The brief states that legal exemptions such as the one Phillips wishes to carve out for himself and his bakery "are exceedingly difficult to both define and limit" and would "would do serious damage to [the Colorado Anti-Discrimination Act], and likewise undermine federal statutory schemes like the Civil Rights Act and the [Americans with Disabilities Act]."
"This Court should not establish a precedent inviting discrimination against historically marginalized communities, including but not limited to the lesbian, gay, bisexual, transgender and queer (LGBTQ) community," the brief urges.
Rep. John Lewis, Democrat of Georgia, was one of the members of Congress named in the brief. He said he was "proud" to join his colleagues and help "move forwards, not backwards" on civil rights protections. "No American should have to endure the humiliation that David Mullins and Charlie Craig experienced," he said. Recalling discrimination against black Americans during the height of the civil rights era, he underscored the importance that the "laws of the land protect and serve all those in our nation."
Tobias Barrington Wolff, a professor at University of Pennsylvania Law School, addressed the legal basis for Phillips' case on a call with reporters Monday.
"Anti-discrimination laws applied to businesses … have never been found to violate or even implicate the First Amendment," he said. "When they sell their skills to paying customers they are not engaging in individual expressive acts but providing a service," he said. This means, he added, businesses in artistic or creative industries are "subject to the same rules that every other business is subject to."
Regarding the applicability of the claim that Phillips' First Amendment rights would be violated were he to make the cake, Wolff said, "The Supreme Court has repeatedly said the state cannot regulate your thoughts … but when you sell [products] you are engaged in commercial conduct and that conduct is allowed to be regulated by the state."
Wolff predicted the Supreme Court will once again uphold principles of non-discrimination law.
Lambda Legal and 11 other LGBTQ advocacy organizations submitted a separate brief that focuses on the prevalence of anti-LGBTQ discrimination in the United States and its impact on LGBTQ individuals.

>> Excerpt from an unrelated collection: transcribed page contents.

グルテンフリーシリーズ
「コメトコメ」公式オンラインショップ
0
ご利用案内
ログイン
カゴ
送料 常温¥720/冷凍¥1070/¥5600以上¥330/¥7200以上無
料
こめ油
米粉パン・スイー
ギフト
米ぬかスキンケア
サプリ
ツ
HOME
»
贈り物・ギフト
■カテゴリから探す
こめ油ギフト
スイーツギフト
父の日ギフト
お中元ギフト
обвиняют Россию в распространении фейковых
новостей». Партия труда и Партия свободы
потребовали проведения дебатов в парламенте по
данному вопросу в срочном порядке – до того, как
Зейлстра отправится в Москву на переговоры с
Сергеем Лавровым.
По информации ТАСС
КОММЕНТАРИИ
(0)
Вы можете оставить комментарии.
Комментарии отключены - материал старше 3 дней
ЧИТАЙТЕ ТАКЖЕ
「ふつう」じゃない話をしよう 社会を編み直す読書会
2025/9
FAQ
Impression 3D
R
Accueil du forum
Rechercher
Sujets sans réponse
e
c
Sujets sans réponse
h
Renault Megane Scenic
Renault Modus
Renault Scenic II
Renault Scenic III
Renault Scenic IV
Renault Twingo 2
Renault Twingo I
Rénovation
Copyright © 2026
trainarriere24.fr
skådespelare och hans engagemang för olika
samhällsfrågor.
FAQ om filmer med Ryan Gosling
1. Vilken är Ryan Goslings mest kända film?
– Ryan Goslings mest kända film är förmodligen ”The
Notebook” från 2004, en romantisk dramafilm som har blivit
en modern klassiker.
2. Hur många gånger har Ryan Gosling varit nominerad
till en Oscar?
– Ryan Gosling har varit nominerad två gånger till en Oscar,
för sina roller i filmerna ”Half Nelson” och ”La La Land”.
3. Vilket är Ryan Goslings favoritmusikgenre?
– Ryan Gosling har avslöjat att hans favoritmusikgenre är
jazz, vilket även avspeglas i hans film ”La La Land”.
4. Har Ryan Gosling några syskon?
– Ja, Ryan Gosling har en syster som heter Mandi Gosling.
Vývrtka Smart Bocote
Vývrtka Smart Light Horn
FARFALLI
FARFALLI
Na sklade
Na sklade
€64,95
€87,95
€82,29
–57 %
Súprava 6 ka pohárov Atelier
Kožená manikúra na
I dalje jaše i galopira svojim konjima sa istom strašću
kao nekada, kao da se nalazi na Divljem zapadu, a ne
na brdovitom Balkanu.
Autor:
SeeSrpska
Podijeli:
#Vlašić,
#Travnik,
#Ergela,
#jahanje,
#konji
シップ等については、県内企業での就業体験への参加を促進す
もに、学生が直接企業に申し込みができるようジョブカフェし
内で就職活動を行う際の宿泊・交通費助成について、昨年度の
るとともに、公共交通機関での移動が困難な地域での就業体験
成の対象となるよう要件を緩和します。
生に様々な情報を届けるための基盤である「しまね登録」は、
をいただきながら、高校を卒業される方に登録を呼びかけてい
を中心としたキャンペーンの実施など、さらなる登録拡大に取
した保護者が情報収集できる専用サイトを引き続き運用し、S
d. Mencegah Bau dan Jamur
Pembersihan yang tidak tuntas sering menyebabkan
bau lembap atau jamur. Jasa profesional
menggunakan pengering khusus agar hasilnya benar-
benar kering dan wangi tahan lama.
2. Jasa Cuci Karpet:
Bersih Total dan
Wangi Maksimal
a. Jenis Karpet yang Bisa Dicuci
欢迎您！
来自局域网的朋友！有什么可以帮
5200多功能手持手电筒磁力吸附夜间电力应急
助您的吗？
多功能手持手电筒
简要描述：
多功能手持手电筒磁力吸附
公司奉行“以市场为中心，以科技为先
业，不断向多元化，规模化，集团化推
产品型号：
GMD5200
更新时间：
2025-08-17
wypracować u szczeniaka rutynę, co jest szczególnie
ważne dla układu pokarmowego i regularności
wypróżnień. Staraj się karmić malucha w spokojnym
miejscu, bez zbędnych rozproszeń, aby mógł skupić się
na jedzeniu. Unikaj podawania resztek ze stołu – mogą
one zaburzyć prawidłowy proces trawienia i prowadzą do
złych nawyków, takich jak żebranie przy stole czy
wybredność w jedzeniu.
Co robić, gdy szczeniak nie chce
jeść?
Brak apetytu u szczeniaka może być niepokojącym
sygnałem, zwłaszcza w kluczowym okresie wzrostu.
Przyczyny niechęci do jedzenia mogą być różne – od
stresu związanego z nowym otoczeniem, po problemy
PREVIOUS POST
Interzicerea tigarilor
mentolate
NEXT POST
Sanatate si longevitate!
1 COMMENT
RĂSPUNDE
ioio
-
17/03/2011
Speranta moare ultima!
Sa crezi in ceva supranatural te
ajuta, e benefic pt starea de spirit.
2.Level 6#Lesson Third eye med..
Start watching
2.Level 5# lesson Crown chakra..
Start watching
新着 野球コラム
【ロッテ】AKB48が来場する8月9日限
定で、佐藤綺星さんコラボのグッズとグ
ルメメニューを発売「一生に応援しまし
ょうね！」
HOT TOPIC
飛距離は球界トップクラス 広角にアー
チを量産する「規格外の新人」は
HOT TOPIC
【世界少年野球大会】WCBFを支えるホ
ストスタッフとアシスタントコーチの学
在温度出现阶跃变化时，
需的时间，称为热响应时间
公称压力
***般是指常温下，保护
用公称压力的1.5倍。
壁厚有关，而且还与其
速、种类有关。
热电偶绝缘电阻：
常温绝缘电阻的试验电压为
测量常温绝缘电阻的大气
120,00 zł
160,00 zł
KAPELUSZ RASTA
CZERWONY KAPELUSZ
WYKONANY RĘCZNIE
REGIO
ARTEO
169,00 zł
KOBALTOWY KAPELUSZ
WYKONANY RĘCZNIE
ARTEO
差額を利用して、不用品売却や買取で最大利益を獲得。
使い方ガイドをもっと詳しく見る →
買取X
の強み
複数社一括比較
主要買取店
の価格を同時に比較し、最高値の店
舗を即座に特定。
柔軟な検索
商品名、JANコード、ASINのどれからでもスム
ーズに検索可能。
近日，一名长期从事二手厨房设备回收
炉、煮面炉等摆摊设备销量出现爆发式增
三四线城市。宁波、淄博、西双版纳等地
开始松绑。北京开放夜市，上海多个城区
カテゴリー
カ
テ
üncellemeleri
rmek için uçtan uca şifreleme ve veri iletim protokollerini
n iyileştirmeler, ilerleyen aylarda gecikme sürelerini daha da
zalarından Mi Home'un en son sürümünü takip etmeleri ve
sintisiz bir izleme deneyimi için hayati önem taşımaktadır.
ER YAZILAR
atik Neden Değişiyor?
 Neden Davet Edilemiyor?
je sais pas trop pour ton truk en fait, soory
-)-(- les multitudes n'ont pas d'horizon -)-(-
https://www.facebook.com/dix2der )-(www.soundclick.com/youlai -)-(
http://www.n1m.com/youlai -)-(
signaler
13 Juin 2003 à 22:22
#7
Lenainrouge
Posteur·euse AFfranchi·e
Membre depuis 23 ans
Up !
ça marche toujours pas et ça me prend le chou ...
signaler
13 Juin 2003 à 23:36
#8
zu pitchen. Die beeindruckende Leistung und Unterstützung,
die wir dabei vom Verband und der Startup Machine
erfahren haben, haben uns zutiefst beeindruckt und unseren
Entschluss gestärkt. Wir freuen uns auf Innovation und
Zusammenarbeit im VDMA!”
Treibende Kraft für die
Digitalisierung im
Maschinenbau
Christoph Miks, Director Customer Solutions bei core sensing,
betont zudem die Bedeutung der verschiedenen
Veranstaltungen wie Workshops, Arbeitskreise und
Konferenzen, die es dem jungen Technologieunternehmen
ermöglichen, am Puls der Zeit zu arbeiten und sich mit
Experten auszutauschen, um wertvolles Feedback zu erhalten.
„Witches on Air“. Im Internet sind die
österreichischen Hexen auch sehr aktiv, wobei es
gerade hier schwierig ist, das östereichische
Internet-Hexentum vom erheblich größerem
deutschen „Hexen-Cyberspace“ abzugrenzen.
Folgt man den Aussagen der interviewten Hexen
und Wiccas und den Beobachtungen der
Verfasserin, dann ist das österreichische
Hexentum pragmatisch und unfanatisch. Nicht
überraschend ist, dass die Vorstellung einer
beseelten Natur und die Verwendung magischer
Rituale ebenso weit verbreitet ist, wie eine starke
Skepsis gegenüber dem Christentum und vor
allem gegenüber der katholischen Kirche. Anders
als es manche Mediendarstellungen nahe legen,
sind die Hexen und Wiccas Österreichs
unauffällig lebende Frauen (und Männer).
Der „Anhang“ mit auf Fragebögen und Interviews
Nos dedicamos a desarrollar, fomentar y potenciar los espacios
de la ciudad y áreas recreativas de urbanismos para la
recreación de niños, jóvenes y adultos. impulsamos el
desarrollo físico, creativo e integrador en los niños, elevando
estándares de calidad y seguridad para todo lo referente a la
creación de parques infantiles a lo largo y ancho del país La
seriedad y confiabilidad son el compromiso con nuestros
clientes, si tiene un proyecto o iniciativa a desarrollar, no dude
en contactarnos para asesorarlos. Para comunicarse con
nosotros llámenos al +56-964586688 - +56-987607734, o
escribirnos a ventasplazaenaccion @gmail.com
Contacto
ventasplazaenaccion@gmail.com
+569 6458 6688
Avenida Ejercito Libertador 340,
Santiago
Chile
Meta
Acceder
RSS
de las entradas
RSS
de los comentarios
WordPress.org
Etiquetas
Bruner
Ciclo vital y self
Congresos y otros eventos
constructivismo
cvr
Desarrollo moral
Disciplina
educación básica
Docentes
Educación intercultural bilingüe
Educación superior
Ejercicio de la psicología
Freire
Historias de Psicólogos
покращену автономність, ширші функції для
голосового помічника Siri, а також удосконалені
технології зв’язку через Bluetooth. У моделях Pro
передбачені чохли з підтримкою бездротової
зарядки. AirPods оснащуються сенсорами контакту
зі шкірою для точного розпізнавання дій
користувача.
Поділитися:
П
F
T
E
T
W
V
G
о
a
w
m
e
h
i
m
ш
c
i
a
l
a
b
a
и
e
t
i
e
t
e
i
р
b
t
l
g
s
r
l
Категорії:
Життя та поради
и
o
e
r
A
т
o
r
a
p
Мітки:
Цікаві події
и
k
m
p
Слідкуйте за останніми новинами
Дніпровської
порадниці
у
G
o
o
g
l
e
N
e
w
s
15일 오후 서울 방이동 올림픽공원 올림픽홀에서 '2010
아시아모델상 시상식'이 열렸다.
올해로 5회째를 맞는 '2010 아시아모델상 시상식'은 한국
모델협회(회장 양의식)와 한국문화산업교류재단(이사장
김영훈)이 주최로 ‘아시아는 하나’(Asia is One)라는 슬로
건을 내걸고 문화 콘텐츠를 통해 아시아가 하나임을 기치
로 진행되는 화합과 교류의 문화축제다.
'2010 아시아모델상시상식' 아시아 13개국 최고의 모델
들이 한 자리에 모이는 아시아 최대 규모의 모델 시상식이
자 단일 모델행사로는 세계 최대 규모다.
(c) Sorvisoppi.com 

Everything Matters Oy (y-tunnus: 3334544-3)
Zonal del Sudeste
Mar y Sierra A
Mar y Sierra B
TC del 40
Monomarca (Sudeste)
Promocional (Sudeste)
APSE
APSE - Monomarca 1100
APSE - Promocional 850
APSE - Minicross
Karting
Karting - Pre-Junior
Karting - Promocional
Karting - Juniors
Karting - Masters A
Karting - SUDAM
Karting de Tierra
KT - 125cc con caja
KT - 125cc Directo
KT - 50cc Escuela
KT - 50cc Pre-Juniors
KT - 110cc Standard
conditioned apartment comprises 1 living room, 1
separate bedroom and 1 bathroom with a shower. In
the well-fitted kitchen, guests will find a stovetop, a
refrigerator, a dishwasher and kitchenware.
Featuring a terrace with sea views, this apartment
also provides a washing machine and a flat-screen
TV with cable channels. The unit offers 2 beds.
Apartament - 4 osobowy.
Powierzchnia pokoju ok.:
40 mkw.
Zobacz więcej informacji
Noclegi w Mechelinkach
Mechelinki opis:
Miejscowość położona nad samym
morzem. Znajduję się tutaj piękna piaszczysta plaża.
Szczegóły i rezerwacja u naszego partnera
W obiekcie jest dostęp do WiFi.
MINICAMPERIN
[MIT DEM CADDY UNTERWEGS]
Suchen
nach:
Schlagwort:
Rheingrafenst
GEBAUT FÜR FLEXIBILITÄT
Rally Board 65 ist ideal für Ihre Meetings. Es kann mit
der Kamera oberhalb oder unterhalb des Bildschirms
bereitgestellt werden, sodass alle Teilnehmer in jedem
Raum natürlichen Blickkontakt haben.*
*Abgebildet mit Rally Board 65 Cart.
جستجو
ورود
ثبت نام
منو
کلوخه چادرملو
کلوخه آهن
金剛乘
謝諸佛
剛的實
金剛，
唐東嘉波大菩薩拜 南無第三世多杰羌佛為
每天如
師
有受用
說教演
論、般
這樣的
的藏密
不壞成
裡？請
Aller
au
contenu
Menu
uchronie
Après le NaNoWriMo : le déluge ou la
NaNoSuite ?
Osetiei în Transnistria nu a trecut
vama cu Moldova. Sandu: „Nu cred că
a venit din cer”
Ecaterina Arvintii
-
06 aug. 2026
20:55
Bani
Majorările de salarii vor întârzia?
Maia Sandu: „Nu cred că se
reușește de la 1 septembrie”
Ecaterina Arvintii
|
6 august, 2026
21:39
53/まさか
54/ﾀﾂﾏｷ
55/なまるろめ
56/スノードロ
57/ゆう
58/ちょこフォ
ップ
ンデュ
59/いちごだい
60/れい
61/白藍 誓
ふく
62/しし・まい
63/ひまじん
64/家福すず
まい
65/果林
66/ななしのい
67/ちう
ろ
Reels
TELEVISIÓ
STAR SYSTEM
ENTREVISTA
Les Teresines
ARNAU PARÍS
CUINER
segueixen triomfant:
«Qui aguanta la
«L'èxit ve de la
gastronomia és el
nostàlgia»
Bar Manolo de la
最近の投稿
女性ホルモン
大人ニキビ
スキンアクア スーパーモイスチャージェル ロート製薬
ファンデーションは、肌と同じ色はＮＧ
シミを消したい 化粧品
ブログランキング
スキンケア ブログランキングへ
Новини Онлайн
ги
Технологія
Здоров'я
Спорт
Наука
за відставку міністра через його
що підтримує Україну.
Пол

Lambda Legal CEO Rachel B. Tiven insisted "this is not about a cake." LGBTQ people, she said, are "shunned and denied service … literally from birth to death." Tiven enumerated examples of discrimination that include difficulty checking into a hotel, refusal of service by tax preparers or post office employees, and denial of access to homeless shelters, doctors offices and daycare centers. "This discrimination is pervasive, in red states and blue states, in big cities and small towns," Tiven added.
Shelbi Day, senior policy counsel at the Family Equality Council, one of the advocacy groups that signed on to the amicus brief along with Lambda Legal, said "LGBT parents and their children suffer real harm due to discrimination every day."
"Through the voices of LGBT individuals and their loved ones, this brief demonstrates the real-life harm that results from discrimination and the danger of allowing any exception to non-discrimination protections," Day said in a statement shared with NBC News.
Representatives of the business community have also filed briefs, arguing that the kind of religious exemptions Phillips is seeking are also bad for businesses. Amanda Ballantyne, national director of Main Street Alliance, stressed that creating exemptions in public accommodations law is "terrible for the economy and bad for small businesses." Ballantyne pointed to the "significant impact" that religious exemption law and bathroom bills have had on the economies of Indiana and North Carolina.
The Supreme Court will hear oral arguments in the case on December 5.